Lawyer (yep-a-dee-yep, I used to write things people never read) turned Brand and Copy Strategist, and Word-ucator for brands like you, who want to ZIG when others zag.
Credit: Charlotte Lovely
Great website. Check. Smashing photos. Check. An awesome product or service – you betcha. And according to the analytics dashboard of your website backend, you’re even getting good traffic.
People are coming. But people are also leaving – without buying, or booking, a thing.
Here are some potential reasons why:
A study by the fancy folk over at Microsoft says that you only have around 8 seconds to grab a reader’s attention before they start looking elsewhere. That’s not a lot of time. So you’d want to be maximising the use of that time octopus.
Ultimately, as a business owner, the goal is to get your website visitors feeling intrigued and curious within moments of landing on your homepage – not overwhelmed.
So, keep it cool. Pace your information, and encourage your readers to scroll through all of your pages. Don’t pour everything on the table so there’s nothing for them to find under their seats.
A good way to do this is to think of your brand as a story.

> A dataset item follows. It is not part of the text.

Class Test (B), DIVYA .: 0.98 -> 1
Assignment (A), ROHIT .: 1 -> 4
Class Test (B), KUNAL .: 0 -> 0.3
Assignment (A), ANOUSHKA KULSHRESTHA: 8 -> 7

Your homepage is your why: your unique selling point (USP), your mission statement and your front and centre products or services. Your about page is your who: the fine folk delivering the goods or your brand persona. Your services, products or portfolio page is your what and how: the main event, be it a thing or an outcome. And your contact page is your where: your process (shipping, returns) or how they find you.
It’s a narrative, and you’re hooking them in for every chapter.

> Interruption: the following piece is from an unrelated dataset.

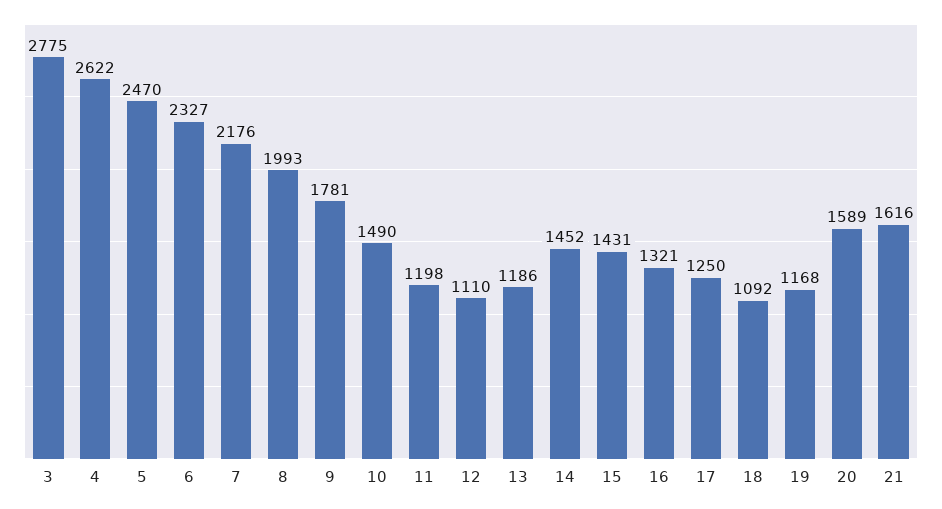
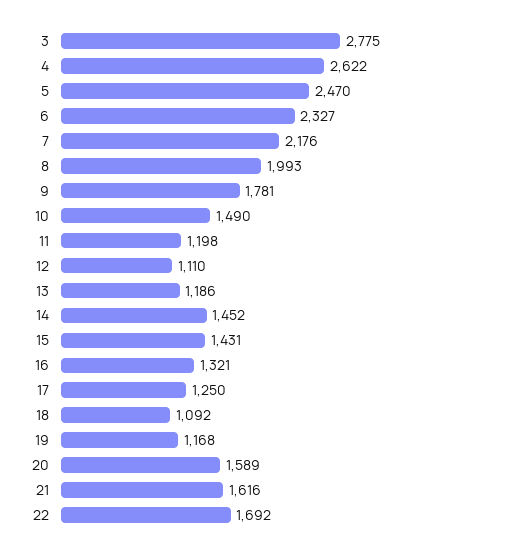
22: none -> 1692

If you want your readers to opt-in, ask them to opt-in. If you want them to buy, ask them to buy. Pushing them to sign up to your newsletter, visit your shop, accept your freebie eBook, read about the face behind the brand and contact you for more information all at once is major overkill.

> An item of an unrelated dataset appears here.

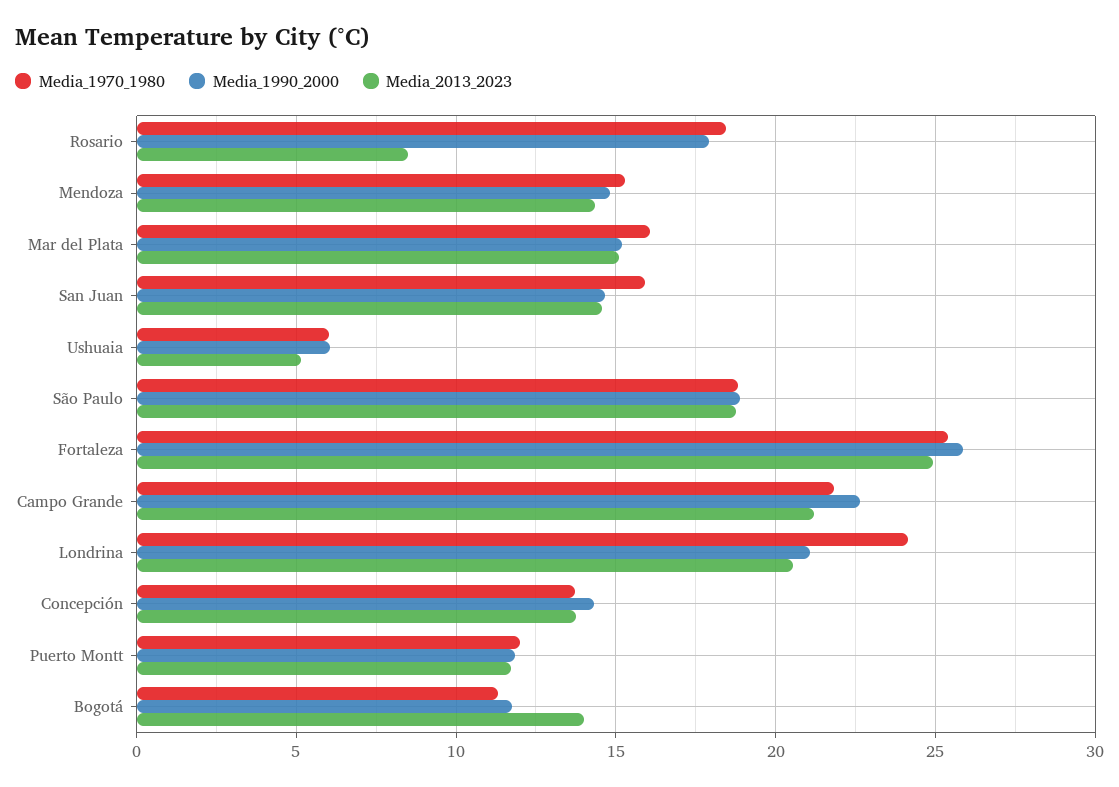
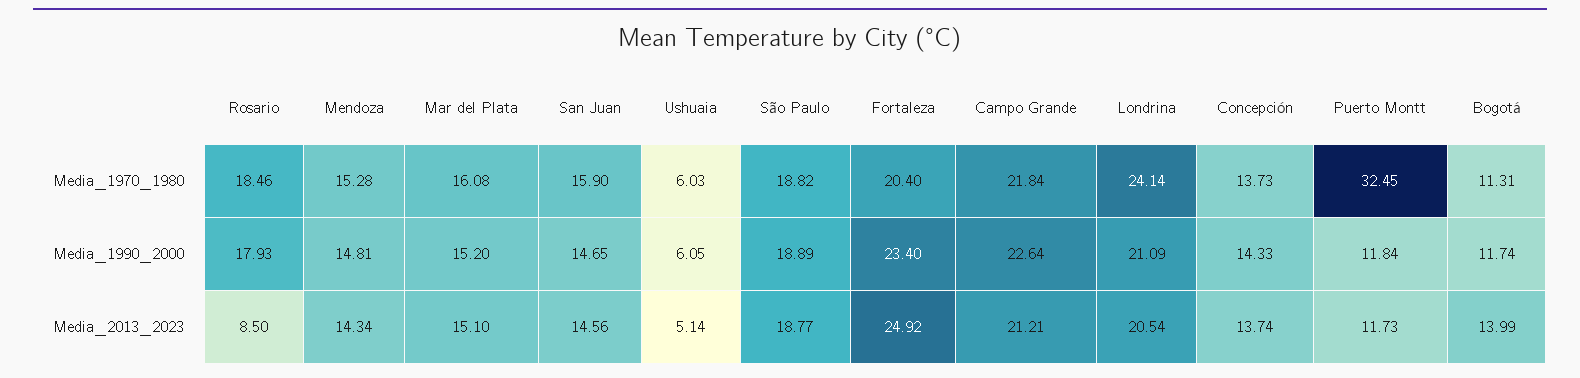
Media_1970_1980, Fortaleza: 25.5 -> 20.4
Media_1990_2000, Fortaleza: 26 -> 23.4
Media_1970_1980, Puerto Montt: 12 -> 32.45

The more choices they have, the less likely they are to make one. (No joke. This is a proven study: Lyengar & Lepper, 2000).
Having a “call-to-action” that considers your reader’s thought sequence is also important here.
For example, if you are selling a house, asking your readers to “Buy Now” is a tad premature. Instead, consider something like “Take a Virtual Tour Today”. Much more applicable and well aligned with the buyer journey.
When you write with the public as your audience, your readers will feel like just another transaction.
So dig deeper and write to the emotions of your target audience by really understanding where your brand fits in with their life, and what internally and externally drives them.
What do they like? What do they do as a job? What do they do when they’re not at this job? What’s their income? What are their goals? Are they married? Single? Kids? What do they care about? What stresses them out? What are they having troubles with? And how do you solve that gripe for them?
Remember, you are writing to humans. By understanding your ideal audience, and getting to know what they like and don’t like – you will be one step closer to winning both hearts and minds.
1. Who are you? – Is it clear what <insert your brand> is about? What is your mission? And what is your purpose?
2. What do you do? – Is it clear to your audience, what it is that you do within moments of landing on your home page?
Ensure this is in plain English, and use language your clients would use, so their emotive purchasing dial will move to a place where they feel more comfortable.
3. Why you? – Is it clear to your readers why your brand is unique? What makes you different from your competitors? And why they should buy from you?
Psst. Some tips for this one:
Unique is not just about your great service or quality product – these are expectations and are not unique.
People will find out whether your product is of great quality, and whether it was a great service after they have purchased from you.
A great USP will attract potential clients before they get to the purchasing stage. This can perhaps be a lifestyle you create through your service or an experience you deliver through packaging. Whatever it is, you need to position your USP in a way that even if your competitor had a stall two blocks from you, your clients would walk the two extra blocks to buy from you instead of your competitor.
There you have it.
Traffic and clicks are nice, but they, unfortunately, do not equate to revenue.
So take 15 minutes off when you have a moment, and do an eagle eye audit on your own brand’s website using the above pointers.